Selain itu, beberapa proyek strategis yang saat ini sedang berjalan juga menjadi perhatian serius, antara lain:

* Pembangunan Gapura Perbatasan Lubuklinggau – Provinsi Bengkulu di Watas

* Pembangunan Gapura Perbatasan Lubuklinggau – Musirawas di Durian Rampak

* Pembangunan Jembatan Air Malus

* Pembangunan Gedung Badminton

* Revitalisasi Taman Kurma

Forum Pemuda Linggau menilai bahwa proyek-proyek tersebut menyerap anggaran yang tidak sedikit. Oleh karena itu, asas efisiensi, efektivitas, transparansi, dan akuntabilitas harus menjadi prinsip utama dalam tata kelola pembangunan.

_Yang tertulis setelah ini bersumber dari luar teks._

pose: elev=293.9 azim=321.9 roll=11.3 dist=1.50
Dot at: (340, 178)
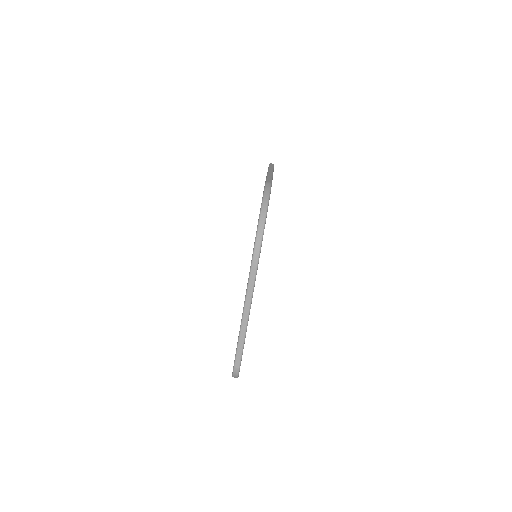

“Pembangunan bukan hanya soal membangun fisik, tetapi membangun kepercayaan publik. Jika proyek dengan anggaran besar menghasilkan kualitas yang lemah, maka yang runtuh bukan hanya bangunan, tetapi juga legitimasi pemerintah,” lanjut Efran.

Secara konseptual, Efran menekankan bahwa lemahnya pengawasan dapat mengindikasikan tiga kemungkinan: pertama, perencanaan teknis yang tidak matang; kedua, pengawasan yang tidak optimal; atau ketiga, adanya kelalaian dalam pelaksanaan kontrak kerja. Ketiganya merupakan persoalan serius dalam manajemen pembangunan daerah.

Forum Pemuda Linggau mendesak:

1. Audit teknis independen terhadap proyek-proyek yang telah dan sedang berjalan.

2. Transparansi dokumen perencanaan dan RAB kepada publik.

3. Evaluasi menyeluruh terhadap kinerja PUPR dan Perkim.

4. Penguatan fungsi pengawasan internal dan eksternal untuk mencegah potensi kerugian daerah.

“Kami tidak anti pembangunan. Justru kami mendukung pembangunan yang berkualitas, berkelanjutan, dan berpihak pada kepentingan rakyat. Namun jika pola ini terus dibiarkan, maka yang terjadi adalah pemborosan anggaran publik,” tegasnya.

Forum Pemuda Linggau memastikan akan terus mengawal setiap proses pembangunan di Kota Lubuklinggau sebagai bagian dari kontrol sosial masyarakat sipil demi terwujudnya tata kelola pemerintahan yang bersih, profesional, dan berorientasi pada kepentingan publik.